I wish to join the Hong Kong Laureate Forum as I am passionate about interdisciplinary, innovative and diverse cross-cultural science. I am excited to interact and network with 200 young scientists from across the world, as I believe this is the best way science is done. I am eager to hear and learn from the Shaw Laureates, their great knowledge will have a huge impact on all young scientists, I am always aiming to learn from well-established scientists, so I believe attending this forum will align with this goal. I hope to bring a unique point of view, experience and research to the presentations and discussions. It would be a privilege to present my research in front of these established scientists and I hope to gain insightful feedback about how to improve my projects. I aim to represent my university and research team to a high standard.

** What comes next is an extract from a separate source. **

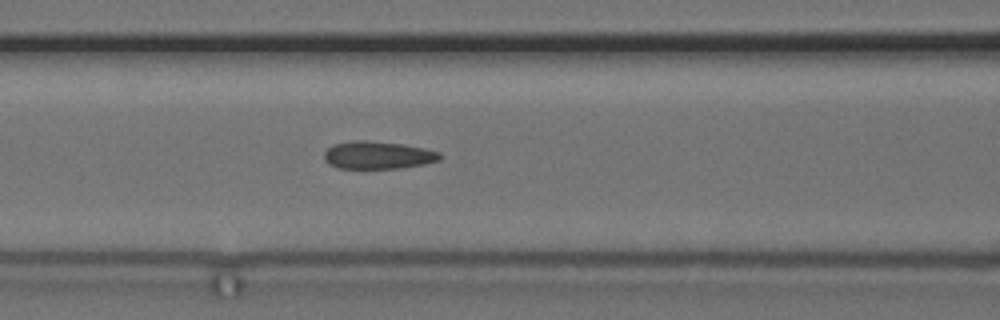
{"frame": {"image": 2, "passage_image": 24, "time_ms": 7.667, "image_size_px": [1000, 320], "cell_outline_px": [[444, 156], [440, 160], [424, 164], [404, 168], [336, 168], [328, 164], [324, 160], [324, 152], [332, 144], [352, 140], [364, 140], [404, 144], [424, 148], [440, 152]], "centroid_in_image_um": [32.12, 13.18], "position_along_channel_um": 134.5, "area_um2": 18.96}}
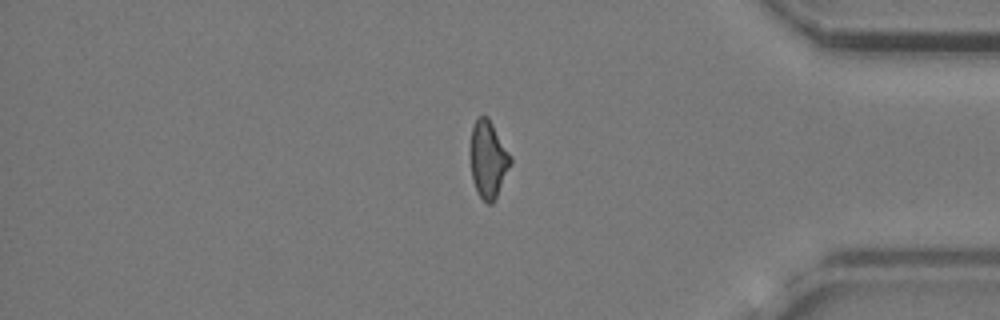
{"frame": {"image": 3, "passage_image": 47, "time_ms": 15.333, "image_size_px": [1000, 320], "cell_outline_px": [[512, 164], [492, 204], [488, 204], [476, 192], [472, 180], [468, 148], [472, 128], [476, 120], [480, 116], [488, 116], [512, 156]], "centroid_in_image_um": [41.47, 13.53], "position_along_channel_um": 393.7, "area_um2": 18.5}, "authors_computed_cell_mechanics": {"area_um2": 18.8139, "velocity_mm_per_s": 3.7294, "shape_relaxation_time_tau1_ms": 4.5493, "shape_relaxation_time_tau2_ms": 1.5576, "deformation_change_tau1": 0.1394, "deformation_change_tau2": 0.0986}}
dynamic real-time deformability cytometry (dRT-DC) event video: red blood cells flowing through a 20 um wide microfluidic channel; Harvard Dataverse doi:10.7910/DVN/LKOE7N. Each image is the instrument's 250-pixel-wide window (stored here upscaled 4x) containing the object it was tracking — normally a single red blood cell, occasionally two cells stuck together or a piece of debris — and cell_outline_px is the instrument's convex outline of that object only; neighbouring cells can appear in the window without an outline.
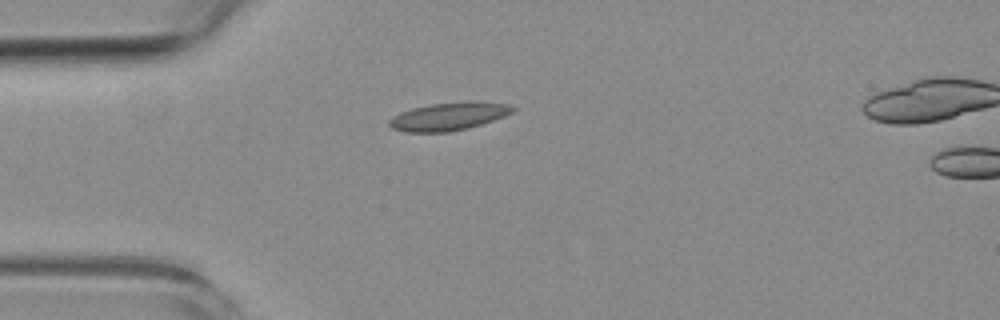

Glioblastoma (GBM) is the most aggressive and lethal brain tumour in humans. GBM is still incurable due to its resistance to standard therapies and lack of effective drug carriers able to target and penetrate the tumour cells specifically. Given the poor survival rate, new therapeutic strategies are urgently needed. So far, the use of nucleic acids to block or stimulate the T-cells has also not been too successful, due to them being hard to transfect. A challenge that is faced is delivering the nucleic acid to the correct locations and loss of therapeutics to non-desirable cells. Conjugating a specific targeting agent (aptamers) to the nucleic acid could be a way to tackle this, as the targeting agent guides nucleic acid to the desired T-cell. Aptamers are single-stranded oligonucleotides that bind strongly and specifically to diverse targets. Aptamers can be targeted drug carriers, increasing efficacy and minimising side effects.
This research aims to create a therapeutic delivery system using novel T-cell targeting aptamers to improve the therapeutic effect of mOX40 being delivered to immune cells in GBM in vivo models. Delivering mOX40 to T-cells will overexpress this marker and trigger an immune response with the T-cells and other immune cells.